*TEXTAUSZUG*:

__________

»Zinsenstreit«: Instanzgerichte teilen VKI-Position  

erstellt am
26. 05. 04

Streit um Verjährung des Anspruches auf Rückzahlung zuviel bezahlter Kreditzinsen. Oberster Gerichtshof (OGH) geht von 3 Jahren aus; Berufungsgerichte folgen nicht und gehen von 30 Jahren aus
Wien (vki) - Im Streit um die von den Banken vor 1997 bei Verbraucherkrediten zuviel verrechneten Kreditzinsen gibt es nun - nach drei einschlägigen Entscheidungen des OGH (Zinsanpassungsklausel gesetzwidrig / Verjährung von Rückforderungsansprüchen binnen 3 Jahren) - drei Entscheidungen von Berufungsgerichten, die geschädigten Kreditnehmern Hoffnung machen: Das Landesgericht Eisenstadt (LG Eisenstadt) sowie zwei Senate des Oberlandesgerichtes Wien (OLG Wien) folgen dem OGH nicht und gehen bei typischen Verbraucherkrediten davon aus, dass Ansprüche auf Rückerstattung zuviel bezahlter Zinsen erst binnen 30 Jahren nach Überzahlung des Kredites verjähren.

Das jüngste Urteil betrifft zwei Konsumentenkredite aus dem Jahre 1993 in Höhe von insgesamt ATS 1.380.000,-,. Mit 31.7.2001 wurden die Kredite vorzeitig zurückbezahlt. Eine Nachrechnung der Kredite auf Grundlage des Mittelwertes von SMR/VIBOR(EURIBOR) ergab eine "Überzahlung" von EUR 3.855,43,-. Obwohl die Kreditverträge eine Zinsanpassungsklausel enthielten, wurde der Kreditzins während der gesamten Laufzeit nie angepasst. Dies ist insbesondere deshalb bedenklich, da ab 1992 bekanntlich alle wesentlichen Indikatorzinssätze für Geld- und Kapitalmarkt beinahe stetig gefallen waren.

Das OLG Wien bestätigt, dass die von der Bank verwendete Klausel gesetzwidrig war und sieht darin sowie in der Nichtweitergabe von Zinssatzsenkungen ein rechtswidriges und schuldhaftes Verhalten der Bank.

Da - wie bei den meisten Verbraucherkrediten - eine kontokorrentmäßige Abrechnung vereinbart war, beginnt die Verjährung von Rückforderungsansprüchen frühestens mit Ende des Kontokorrentverhältnisses, also mit Rückzahlung der Kredite. Die Frist beträgt dreißig Jahre, da das Argument des OGH für die kurze Verjährungsfrist (die Anhäufung von wiederkehrenden Ansprüchen) hier nicht zieht: Erst mit Rückzahlung des Kredites endet das Kontokorrent und der Rückforderungsanspruch wird - als Einmalzahlung - fällig.

__________

*ARBEITSAUFTRAG 1*:
Formuliere die gesamte Auflistung neu, indem du „filletArc“ durch „roundArc“ ersetzt und sonst nichts veränderst.
Der Text und die Auflistung haben inhaltlich nichts miteinander zu tun.

[Auszüge aus einer Sammlung]

__________

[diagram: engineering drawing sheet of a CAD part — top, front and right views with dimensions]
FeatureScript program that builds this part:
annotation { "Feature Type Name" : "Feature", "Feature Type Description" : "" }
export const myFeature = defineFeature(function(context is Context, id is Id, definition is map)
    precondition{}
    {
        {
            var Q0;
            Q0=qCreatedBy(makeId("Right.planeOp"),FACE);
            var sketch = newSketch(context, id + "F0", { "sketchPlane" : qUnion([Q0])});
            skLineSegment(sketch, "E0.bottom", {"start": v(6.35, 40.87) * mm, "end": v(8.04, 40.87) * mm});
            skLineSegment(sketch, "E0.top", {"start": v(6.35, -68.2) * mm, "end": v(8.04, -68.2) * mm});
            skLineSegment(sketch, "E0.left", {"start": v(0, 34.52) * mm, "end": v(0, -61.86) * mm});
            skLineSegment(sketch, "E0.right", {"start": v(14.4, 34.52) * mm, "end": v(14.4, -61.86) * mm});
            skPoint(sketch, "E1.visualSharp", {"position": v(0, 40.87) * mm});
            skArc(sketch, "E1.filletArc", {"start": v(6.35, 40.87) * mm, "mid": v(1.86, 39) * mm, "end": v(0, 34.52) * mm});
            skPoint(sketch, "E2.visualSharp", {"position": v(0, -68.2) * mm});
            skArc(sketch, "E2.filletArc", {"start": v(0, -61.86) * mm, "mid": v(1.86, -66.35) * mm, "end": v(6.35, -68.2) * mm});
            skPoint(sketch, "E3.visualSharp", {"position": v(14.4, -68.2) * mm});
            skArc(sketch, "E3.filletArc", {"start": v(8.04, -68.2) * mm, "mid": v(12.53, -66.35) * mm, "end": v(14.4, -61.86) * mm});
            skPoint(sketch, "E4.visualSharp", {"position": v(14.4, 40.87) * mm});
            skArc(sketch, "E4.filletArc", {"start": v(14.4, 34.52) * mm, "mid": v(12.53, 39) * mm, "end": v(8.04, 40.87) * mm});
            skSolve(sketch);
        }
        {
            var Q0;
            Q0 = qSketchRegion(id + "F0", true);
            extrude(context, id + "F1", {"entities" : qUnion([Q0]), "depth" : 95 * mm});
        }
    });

__________

*ARBEITSAUFTRAG 2*:
An welchem Datum wurden laut der Meldung zum Zinsenstreit die Kredite aus dem jüngsten Urteil vorzeitig zurückbezahlt?

*ERGEBNIS 1*:
[diagram: engineering drawing sheet of a CAD part — top, front and right views with dimensions]
FeatureScript program that builds this part:
annotation { "Feature Type Name" : "Feature", "Feature Type Description" : "" }
export const myFeature = defineFeature(function(context is Context, id is Id, definition is map)
    precondition{}
    {
        {
            var Q0;
            Q0=qCreatedBy(makeId("Right.planeOp"),FACE);
            var sketch = newSketch(context, id + "F0", { "sketchPlane" : qUnion([Q0])});
            skLineSegment(sketch, "E0.bottom", {"start": v(6.35, 40.87) * mm, "end": v(8.04, 40.87) * mm});
            skLineSegment(sketch, "E0.top", {"start": v(6.35, -68.2) * mm, "end": v(8.04, -68.2) * mm});
            skLineSegment(sketch, "E0.left", {"start": v(0, 34.52) * mm, "end": v(0, -61.86) * mm});
            skLineSegment(sketch, "E0.right", {"start": v(14.4, 34.52) * mm, "end": v(14.4, -61.86) * mm});
            skPoint(sketch, "E1.visualSharp", {"position": v(0, 40.87) * mm});
            skArc(sketch, "E1.roundArc", {"start": v(6.35, 40.87) * mm, "mid": v(1.86, 39) * mm, "end": v(0, 34.52) * mm});
            skPoint(sketch, "E2.visualSharp", {"position": v(0, -68.2) * mm});
            skArc(sketch, "E2.roundArc", {"start": v(0, -61.86) * mm, "mid": v(1.86, -66.35) * mm, "end": v(6.35, -68.2) * mm});
            skPoint(sketch, "E3.visualSharp", {"position": v(14.4, -68.2) * mm});
            skArc(sketch, "E3.roundArc", {"start": v(8.04, -68.2) * mm, "mid": v(12.53, -66.35) * mm, "end": v(14.4, -61.86) * mm});
            skPoint(sketch, "E4.visualSharp", {"position": v(14.4, 40.87) * mm});
            skArc(sketch, "E4.roundArc", {"start": v(14.4, 34.52) * mm, "mid": v(12.53, 39) * mm, "end": v(8.04, 40.87) * mm});
            skSolve(sketch);
        }
        {
            var Q0;
            Q0 = qSketchRegion(id + "F0", true);
            extrude(context, id + "F1", {"entities" : qUnion([Q0]), "depth" : 95 * mm});
        }
    });

*ERGEBNIS 2*:
Am 31.7.2001.